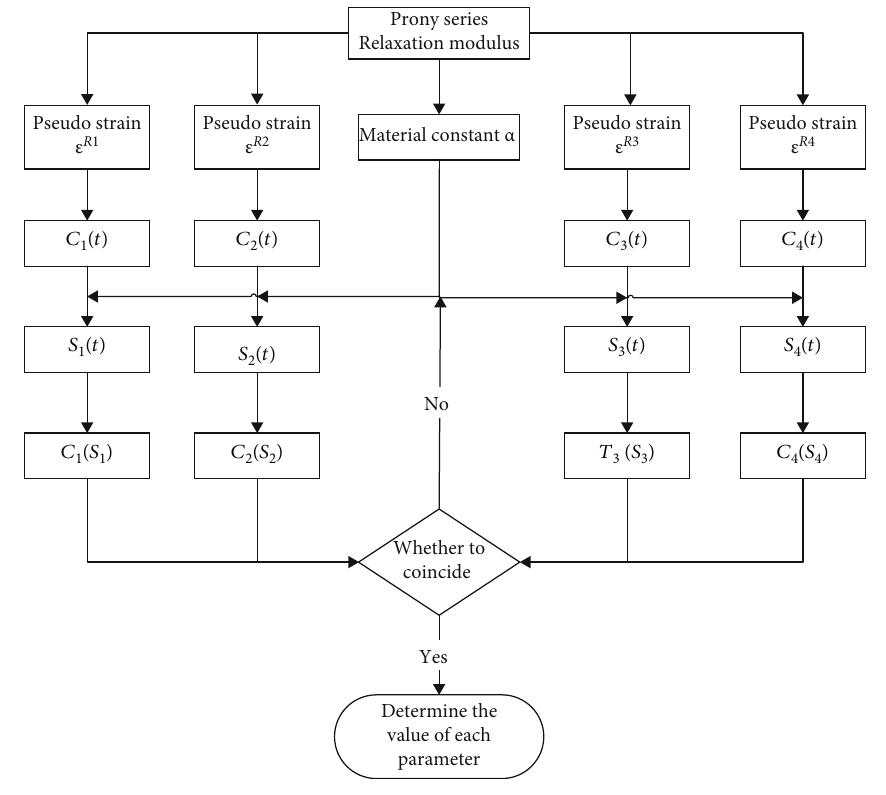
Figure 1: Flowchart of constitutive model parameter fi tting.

----------

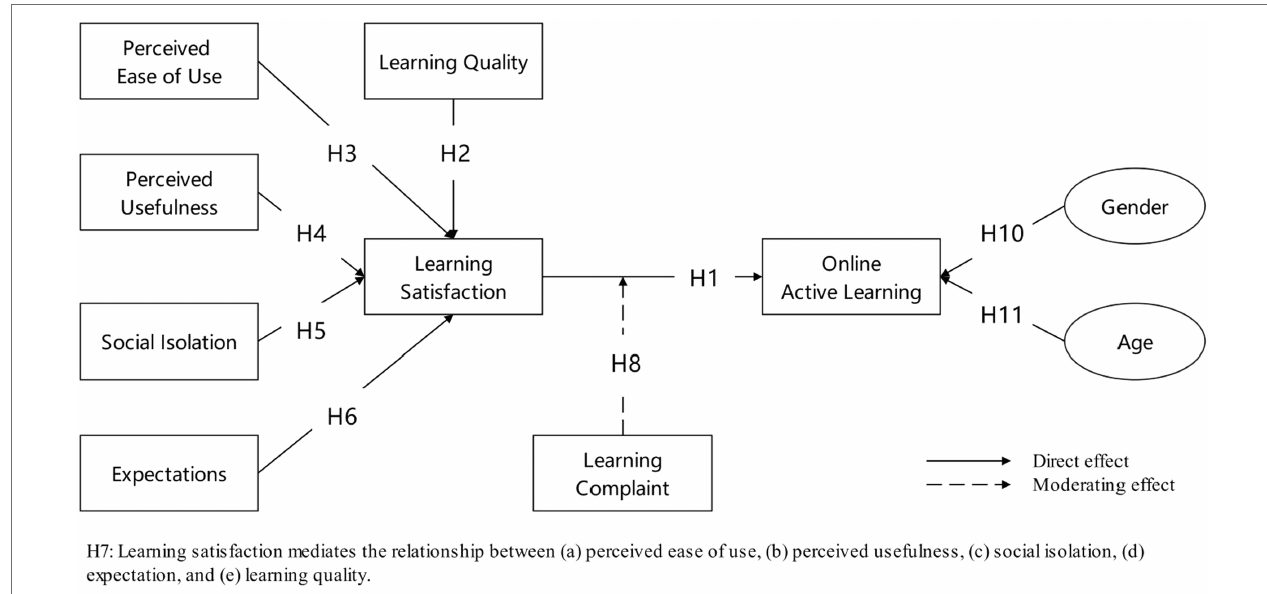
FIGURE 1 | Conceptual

----------

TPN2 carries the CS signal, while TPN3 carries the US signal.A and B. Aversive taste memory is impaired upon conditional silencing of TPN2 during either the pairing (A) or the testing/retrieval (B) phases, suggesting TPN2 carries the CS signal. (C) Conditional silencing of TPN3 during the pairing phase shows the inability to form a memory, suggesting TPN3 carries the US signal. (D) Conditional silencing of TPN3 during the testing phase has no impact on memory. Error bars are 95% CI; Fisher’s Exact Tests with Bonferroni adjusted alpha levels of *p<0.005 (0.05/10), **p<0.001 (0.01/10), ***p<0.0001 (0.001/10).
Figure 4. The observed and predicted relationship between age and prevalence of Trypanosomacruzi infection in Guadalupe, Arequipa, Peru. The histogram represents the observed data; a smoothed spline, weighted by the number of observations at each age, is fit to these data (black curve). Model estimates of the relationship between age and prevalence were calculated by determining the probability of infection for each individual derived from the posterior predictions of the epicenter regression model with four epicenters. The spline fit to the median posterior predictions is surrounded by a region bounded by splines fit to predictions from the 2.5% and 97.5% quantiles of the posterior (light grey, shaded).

----------

What lines in the data include the string "model"? Copy each one.

Your response:
Figure 1: Flowchart of constitutive model parameter fi tting.
Figure 4. The observed and predicted relationship between age and prevalence of Trypanosomacruzi infection in Guadalupe, Arequipa, Peru. The histogram represents the observed data; a smoothed spline, weighted by the number of observations at each age, is fit to these data (black curve). Model estimates of the relationship between age and prevalence were calculated by determining the probability of infection for each individual derived from the posterior predictions of the epicenter regression model with four epicenters. The spline fit to the median posterior predictions is surrounded by a region bounded by splines fit to predictions from the 2.5% and 97.5% quantiles of the posterior (light grey, shaded).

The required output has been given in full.